Ромеи уже сцепились с готами, и развернуть их лицом к новому врагу не успел бы не только сам Лупициан, но и бог. Железные всадники набросились на ромейскую фалангу, как коршуны на добычу, а стоящему на невысоком холме Лупициану оставалось только сжимать кулаки да посылать проклятия на голову ни в чем не повинного Аполлинария, не сумевшего первым же ударом прорвать ощетинившееся копьями каре вестготов. Ну а когда часть вражеской конницы, обогнув варваров, ударила во фланг растерявшимся клибонариям, комит Лупициан понял, что исход битвы решен и что он потерпел второе поражение в своей жизни, куда более губительное для его карьеры, чем первое. А о том, чем это поражение обернется для Фракии и Римской империи, комит сообразил гораздо позже, когда резвый конь вынес его на безопасное расстояние от поля битвы, и он оказался в окружении кучки растерянных и деморализованных людей.
Префект Софроний узнал о поражении комита Лупициана от нотария Пордаки, которому чудом удалось вырваться из плена и добраться до Константинополя сквозь готские заставы.

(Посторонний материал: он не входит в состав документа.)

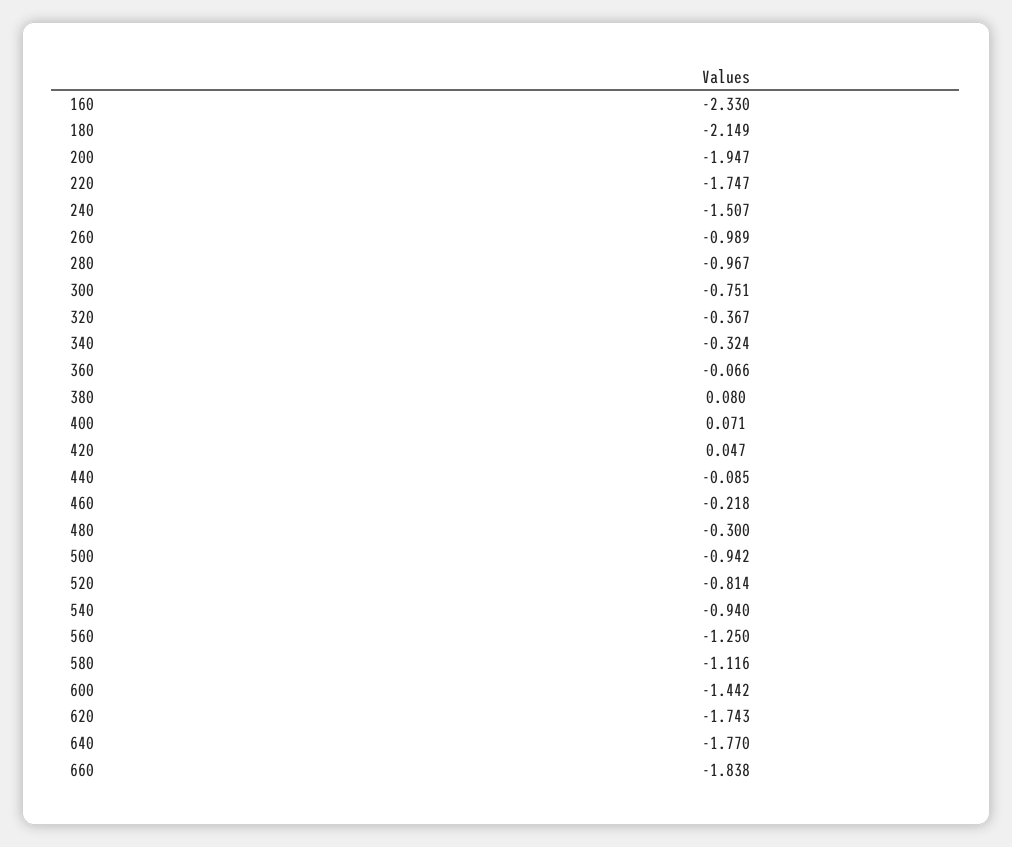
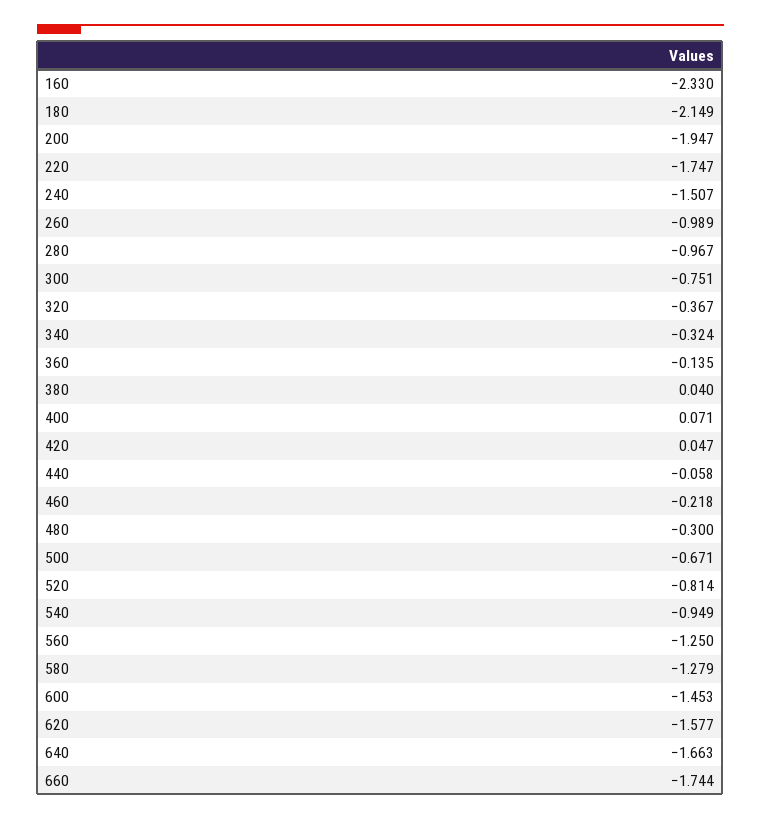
360: -0.066 -> -0.135
380: 0.08 -> 0.04
440: -0.085 -> -0.058
500: -0.942 -> -0.671
540: -0.94 -> -0.949
580: -1.116 -> -1.279
600: -1.442 -> -1.453
620: -1.743 -> -1.577
640: -1.77 -> -1.663
660: -1.838 -> -1.744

Именно благодаря рассказу захлебывающегося вином Пордаки Софроний наконец осознал весь ужас катастрофы, постигшей процветающую провинцию. Префект прохаживался по мраморным плитам собственного дворца, а нотарий в это время пытался унять нервную дрожь с помощью красного вина, то и дело подливая его в свой кубок из глиняного кувшина, разукрашенного красными фракийскими петухами. Судя по встрепанному виду и блуждающему взгляду, нотарию многое пришлось пережить за эти дни.